→ Given passage
+-------+
DynamoDB
If you are studying for AWS Devops Engineer Professional Exam, this guide will help you with quick revision before the exam. it can use as study notes for your preparation.
Dashboard Other Certification NotesDynamoDB
- NoSQL serverless database
- Fully managed, highly available with replication across 3 AZs
- Scales to massive workloads, distributed
- Millions records per seconds, trillions of rows, 100TB of storage
- Fast and consistent in performance (low latency retrieval)
- Integrates with IAM for security and administration
- Enables event driven programming
- Low cost
Traditional databases | NoSQL |
---|---|
Traditional applications leverage RDBMS databases | Non-relational, distributed databases |
SQL query language | Many different query languages, SQL can be one |
Strong requirements about how the data should be modelled | All the data should be present in one row |
Ability to do joins, aggregations and computations | Do not support join, can’t perform aggregations such as “SUM” |
Vertical scaling | Horizontal scaling |
DynamoDB Basics
- Made of tables
- Each tables has a primary key
- Each table can have inf. number of rows(items)
- Each item can have attributes (columns, but the can be nested)
- Max size of an item is 400KB
- Data types supported:
- Scalar: String, Number, Binary, Boolean, Null
- Document Types: List, Map
- Set Types: String Set, Number Set, Binary Set
DynamoDB Primary Keys
- Option I: partition key only (HASH), should be uniq
- Partition key must be unique for each item
- Partition key must be “diverse” so data will be distributed
- Option II: partition key + sort key, combination should be uniq
- Data is grouped by partition key
- Sort key = range key
DynamoDB Provisioned Throughput
- Table must have a provisioned read and write capacity
- Read Capacity Units (RCU): throughput for reads
- Write Capacity Units (WCU): throughput for writes
- Option to setup auto-scaling of throughput to meet demand
- Throughput can be exceeded temporarily using “burst credits”
- If no burst credits are available, we get a ProvisionedThroughputException
- We should use exponential back-off for retries in case get the exception above
- One write capacity unit represents one write per second for an item up to 1KB in size
-
If the items are larger than 1KB, more WCU is consumed
- Examples:
-
10 objects per second each of 2KB
2 * 10 = 20 WCU
-
6 objects per second, 4.5 each
6 * 5 = 30 WCU (4.5 should be rounded to 5)
-
- Eventually consistent reads: if we read after a while it is possible to get unexpected data, there is a possibility that the data did not replicate to every node
- Strongly consistent reads: if we read data just after the write we get correct data
- By default: DynamoDB uses eventually consistent reads, but GetItem, Query and Scan can provide a ConsistentRead parameter to achieve strong consistency
- One read capacity unit represents one strongly consistent read per second, or two eventually consistent reads per second for an item up to 4KB in size
-
If the items are larger than 4KB, more RCU is consumed
- Examples:
-
10 strongly consistent reads per seconds of 4KB each
10 * 4KB / 4KB = 10 RCU
-
16 eventual consistent reads per second of 12KB records
(16 / 2) * (12 / 4) = 24 RCU
-
10 strong consistent reads, 6KB each
10 * 8KB / 4 = 20 RCU (we have to round up 6KB to 8 KB)
+-------+
→ Written request 1
According to the DynamoDB notes, what is the maximum size of an item?
→ Written request 2
Using the DynamoDB notes, explain why a partition key must be "diverse."
→ Written request 3
Pick up the DynamoDB study notes after their final line and keep writing them.

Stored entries
+-------+
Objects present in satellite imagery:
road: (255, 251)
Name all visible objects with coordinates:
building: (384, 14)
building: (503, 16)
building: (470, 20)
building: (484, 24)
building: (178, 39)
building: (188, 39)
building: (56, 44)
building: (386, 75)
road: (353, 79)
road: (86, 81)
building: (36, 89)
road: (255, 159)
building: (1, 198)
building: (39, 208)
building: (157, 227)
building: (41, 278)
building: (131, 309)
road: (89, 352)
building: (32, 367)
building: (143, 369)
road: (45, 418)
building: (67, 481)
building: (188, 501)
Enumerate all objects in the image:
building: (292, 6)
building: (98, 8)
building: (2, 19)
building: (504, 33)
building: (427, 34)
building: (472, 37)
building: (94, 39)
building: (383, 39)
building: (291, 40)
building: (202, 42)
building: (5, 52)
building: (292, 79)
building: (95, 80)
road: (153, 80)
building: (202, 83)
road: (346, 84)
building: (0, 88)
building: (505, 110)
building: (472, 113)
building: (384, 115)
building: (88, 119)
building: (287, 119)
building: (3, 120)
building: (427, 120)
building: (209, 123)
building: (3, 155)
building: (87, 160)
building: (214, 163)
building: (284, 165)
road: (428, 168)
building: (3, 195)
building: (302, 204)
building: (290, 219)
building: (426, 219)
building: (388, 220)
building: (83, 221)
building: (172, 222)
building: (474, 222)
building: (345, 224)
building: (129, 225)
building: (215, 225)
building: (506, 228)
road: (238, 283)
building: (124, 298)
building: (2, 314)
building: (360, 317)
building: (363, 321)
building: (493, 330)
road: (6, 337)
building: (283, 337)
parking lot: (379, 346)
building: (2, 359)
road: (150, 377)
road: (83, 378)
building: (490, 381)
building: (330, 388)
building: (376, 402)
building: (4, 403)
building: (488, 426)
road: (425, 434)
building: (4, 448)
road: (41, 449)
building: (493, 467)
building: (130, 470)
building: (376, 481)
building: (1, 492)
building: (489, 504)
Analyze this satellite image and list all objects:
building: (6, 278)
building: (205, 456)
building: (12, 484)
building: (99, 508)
+-------+
→ Reply 1
400KB.

→ Reply 2
A partition key must be diverse so that the data will be distributed.

→ Reply 3
-
DynamoDB Internal Partitions
- Data is divided in partitions
- Partition keys are hashed in order to know in which partition will the data go
- To compute the number of partitions:
- Capacity:
(TOTAL RCU / 3000) + (TOTAL WCU / 1000)
- Size:
(TOTAL SIZE / 10GB)
- Total number of partitions:
CEILING(MAX(Capacity, Size))
- Capacity:
- WCU and RCU are spread evenly between partitions!
DynamoDB Throttling
- If we exceed our RCU or WCU we get ProvisionedThroughputExceededException
- Reasons:
- Hot keys
- Hot partition
- Very large items
- Solutions:
- Exponential back-off
- Distribute partition keys as much as possible
- If RCU issue, use DynamoDB Accelerator (DAX)
DynamoDB - API
Writing Data
- PutItem - write data to DynamoDB (create data or full replace data)
- Consumes WCU
- UpdateIem - update data in DynamoDB (partial update of attributes)
- Possibility to use Atomic Counters and increase them
- Conditional Writes:
- Accept a write/update only if some conditions are met
- Helps with concurrent access
- No additional cost
Deleting Data
- DeleteItem
- Delete an individual row
- Ability to perform conditional deletes
- DeleteTable
- Deletes the whole table
- Much quicker deletion than DeleteItem
Batch Writes
- BatchWriteIem
- Up to 25 PutItem and/or DeleteItem in one call
- Up to 16MB of data written
- Up to 400KB or data per item
- Batching allows to save latency by reducing the number of API calls
- Operations are done in parallel by DynamoDB
- It is possible for a batch to fail, we can retry just the failed items
Reading Data
- GetItem
- Read based on the primary key
- Primary key = HASH or HASH-RANGE (partition key + sort key)
- Eventually consistent by default, but has an option to have strong consistency
- ProjectionExpression can be specified to include only certain attributes
- BatchGetItem
- Up to 100 items
- Up to 16MB data
- Items are retrieved in parallel
- Can be combined with projection expressions
- Query
- PartitionKey value (must be equals (“=”) operator)
- SortKey value (operators: =, <, <= >, >=, Between, Begin) - optional
- FilterExpression to further filter the data (this will happen on the client side)
- Returns up to 1MB of data or number of items specified by the Limit
- Able to do pagination
- We can query a table, secondary index or global secondary index
- Efficient way to query DynamoDB!
- Scan
- Scans the entire table and then filter data
- Returns up to 1MB ot data - we can use pagination to keep reading
- Consumes lot of RCU
- Limit impact using Limit / reduce the size of the result in order to reduce costs
- For faster performance we can use parallel scan
- Way more RCU!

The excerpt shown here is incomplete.